> Requirement
Answer with one number only: the count of lines below that hold the word "Quality".
━━ Information
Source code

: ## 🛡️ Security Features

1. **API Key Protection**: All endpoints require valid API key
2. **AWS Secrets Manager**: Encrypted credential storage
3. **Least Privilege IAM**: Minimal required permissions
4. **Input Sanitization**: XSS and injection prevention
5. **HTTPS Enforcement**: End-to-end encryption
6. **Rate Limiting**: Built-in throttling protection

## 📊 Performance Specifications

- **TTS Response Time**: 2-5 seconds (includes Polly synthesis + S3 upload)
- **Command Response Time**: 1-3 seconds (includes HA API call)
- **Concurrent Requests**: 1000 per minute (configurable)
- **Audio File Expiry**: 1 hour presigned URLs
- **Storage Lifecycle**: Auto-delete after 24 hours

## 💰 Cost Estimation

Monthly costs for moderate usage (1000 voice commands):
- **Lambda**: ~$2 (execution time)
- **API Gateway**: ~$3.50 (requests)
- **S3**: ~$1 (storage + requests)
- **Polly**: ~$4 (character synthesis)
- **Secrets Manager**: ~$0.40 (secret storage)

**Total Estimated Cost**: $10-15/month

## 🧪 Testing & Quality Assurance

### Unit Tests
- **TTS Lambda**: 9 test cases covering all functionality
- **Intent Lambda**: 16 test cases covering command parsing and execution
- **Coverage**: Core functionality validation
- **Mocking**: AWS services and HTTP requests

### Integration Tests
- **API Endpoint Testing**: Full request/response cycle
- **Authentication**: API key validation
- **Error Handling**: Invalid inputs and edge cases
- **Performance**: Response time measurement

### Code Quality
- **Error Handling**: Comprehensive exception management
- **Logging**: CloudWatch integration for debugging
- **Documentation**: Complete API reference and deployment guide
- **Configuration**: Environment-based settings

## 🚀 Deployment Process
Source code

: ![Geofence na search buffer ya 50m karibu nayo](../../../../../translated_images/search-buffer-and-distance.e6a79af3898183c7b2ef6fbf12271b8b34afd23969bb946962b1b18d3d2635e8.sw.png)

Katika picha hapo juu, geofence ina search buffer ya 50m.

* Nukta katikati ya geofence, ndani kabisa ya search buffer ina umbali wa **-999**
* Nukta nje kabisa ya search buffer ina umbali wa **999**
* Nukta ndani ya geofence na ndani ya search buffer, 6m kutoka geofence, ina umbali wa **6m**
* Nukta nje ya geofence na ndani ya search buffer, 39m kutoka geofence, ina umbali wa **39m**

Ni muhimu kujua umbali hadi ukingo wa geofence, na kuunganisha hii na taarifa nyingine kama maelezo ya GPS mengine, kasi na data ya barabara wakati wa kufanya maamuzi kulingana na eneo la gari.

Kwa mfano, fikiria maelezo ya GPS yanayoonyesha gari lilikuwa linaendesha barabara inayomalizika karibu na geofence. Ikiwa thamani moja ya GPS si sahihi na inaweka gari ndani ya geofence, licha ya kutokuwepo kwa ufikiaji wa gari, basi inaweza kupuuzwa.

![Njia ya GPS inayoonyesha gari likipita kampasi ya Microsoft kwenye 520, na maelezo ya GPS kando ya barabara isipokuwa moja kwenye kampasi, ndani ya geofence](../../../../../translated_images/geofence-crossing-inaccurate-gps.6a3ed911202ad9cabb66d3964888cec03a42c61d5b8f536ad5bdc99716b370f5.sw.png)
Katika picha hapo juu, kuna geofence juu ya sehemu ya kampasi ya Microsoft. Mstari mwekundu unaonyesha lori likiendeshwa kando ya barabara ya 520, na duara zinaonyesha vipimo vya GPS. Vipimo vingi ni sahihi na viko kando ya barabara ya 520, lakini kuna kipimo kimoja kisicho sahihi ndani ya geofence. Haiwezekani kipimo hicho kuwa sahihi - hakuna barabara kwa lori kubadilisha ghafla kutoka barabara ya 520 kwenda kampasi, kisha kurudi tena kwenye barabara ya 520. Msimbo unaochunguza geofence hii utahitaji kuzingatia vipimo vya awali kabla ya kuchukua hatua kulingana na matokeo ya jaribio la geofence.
━━━━
> Answer space
2